Reading text Start Marker

American painter and musician (1948-2018)

Victor Hayden (August 16, 1948 – December 7, 2018), also known by his stage name the Mascara Snake, was an American painter and musician.

==The Magic Band ==

Hayden was a cousin of Don Van Vliet, better known as Captain Beefheart. Hayden joined Beefheart's Magic Band as guest bass clarinet player in 1968, but is heard only on the 1969 album Trout Mask Replica. He can also be heard on one of the sections of dialogue interpolated between the album's tracks, in which he and Beefheart agree that some unknown thing is "fast and bulbous". He appeared on stage with the band at the Amougies Festival in Mont-de-l'Enclus, Belgium, in October 1969, where they were recorded playing two compositions in the film Music Power.

In Pamela Des Barres' memoir I'm with the Band, she mentions that Hayden befriended her while she was in high school, introducing her to his cousin Beefheart and asking her to be the president of the local chapter of the Beefheart fan club. Also, Des Barres and Hayden worked together at a factory in Van Nuys, California, to support their love of rock music (especially the Rolling Stones, whom they eventually met). Des Barres described Hayden as "living among the Redwoods", dropping out of mainstream society completely, while also citing him as an important influence on her life.

Reading text End Marker

Tasks to perform:
A) Write out the part of the Victor Hayden biography starting with "American painter and musician (1948-2018)" and going on through "painter and musician.".
B) Using the Victor Hayden biography, decide whether each statement agrees with it, and answer yes or no with the deciding words quoted: (i) Hayden can be heard on the album Trout Mask Replica. (ii) The Amougies Festival appearance took place in the Netherlands. (iii) Des Barres and Hayden worked together at a factory in Van Nuys, California.
C) Answer these questions from the Victor Hayden biography:
(i) What stage name was Hayden also known by?
(ii) In what film were the band recorded playing two compositions at the Amougies Festival?
(iii) Which band did Des Barres and Hayden eventually meet?
Rely only on the Victor Hayden biography for your answers.

Data Start Marker

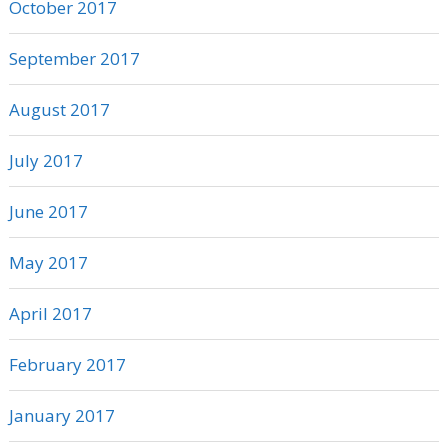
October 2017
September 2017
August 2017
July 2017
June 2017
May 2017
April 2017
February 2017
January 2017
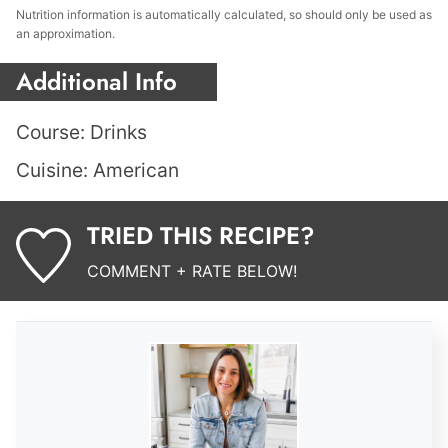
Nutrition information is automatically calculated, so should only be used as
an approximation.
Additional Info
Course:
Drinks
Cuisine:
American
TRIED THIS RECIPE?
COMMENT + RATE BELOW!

Data End Marker
Data Start Marker

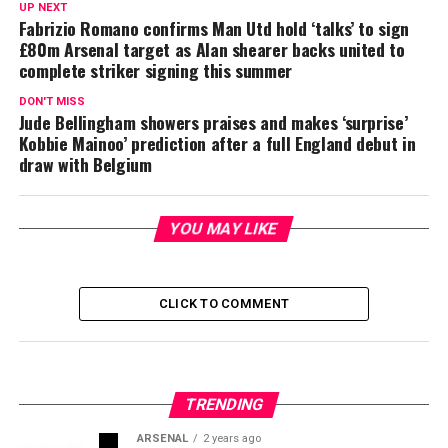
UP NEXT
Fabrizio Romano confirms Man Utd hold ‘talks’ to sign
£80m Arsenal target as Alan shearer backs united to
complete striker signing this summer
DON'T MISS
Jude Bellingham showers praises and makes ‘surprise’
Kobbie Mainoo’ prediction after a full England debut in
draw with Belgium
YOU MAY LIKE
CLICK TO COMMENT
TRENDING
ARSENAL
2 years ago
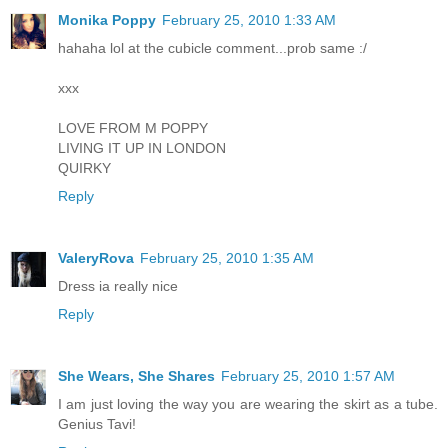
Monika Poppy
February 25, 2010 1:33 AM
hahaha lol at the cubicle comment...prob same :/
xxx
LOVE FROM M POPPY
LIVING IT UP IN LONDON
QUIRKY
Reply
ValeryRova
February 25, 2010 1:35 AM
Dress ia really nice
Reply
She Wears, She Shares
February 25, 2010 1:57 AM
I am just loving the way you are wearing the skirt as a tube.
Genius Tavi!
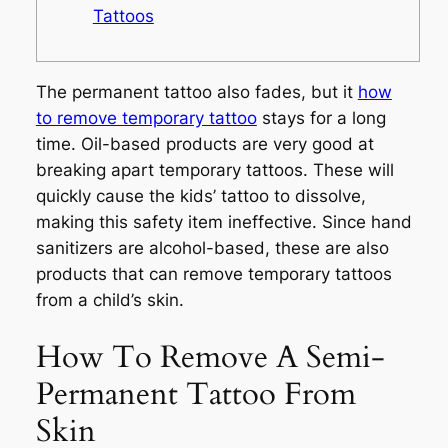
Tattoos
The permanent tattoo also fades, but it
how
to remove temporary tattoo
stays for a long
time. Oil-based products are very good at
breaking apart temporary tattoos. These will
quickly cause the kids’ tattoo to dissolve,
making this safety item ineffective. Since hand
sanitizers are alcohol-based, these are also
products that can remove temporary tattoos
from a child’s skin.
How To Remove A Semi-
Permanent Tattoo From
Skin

Data End Marker

Answers to each task:
A)
American painter and musician (1948-2018)

Victor Hayden (August 16, 1948 – December 7, 2018), also known by his stage name the Mascara Snake, was an American painter and musician.

B)
(i) Yes: "is heard only on the 1969 album Trout Mask Replica"
(ii) No: "at the Amougies Festival in Mont-de-l'Enclus, Belgium, in October 1969"
(iii) Yes: "Des Barres and Hayden worked together at a factory in Van Nuys, California"

C)
(i) The Mascara Snake
(ii) Music Power
(iii) The Rolling Stones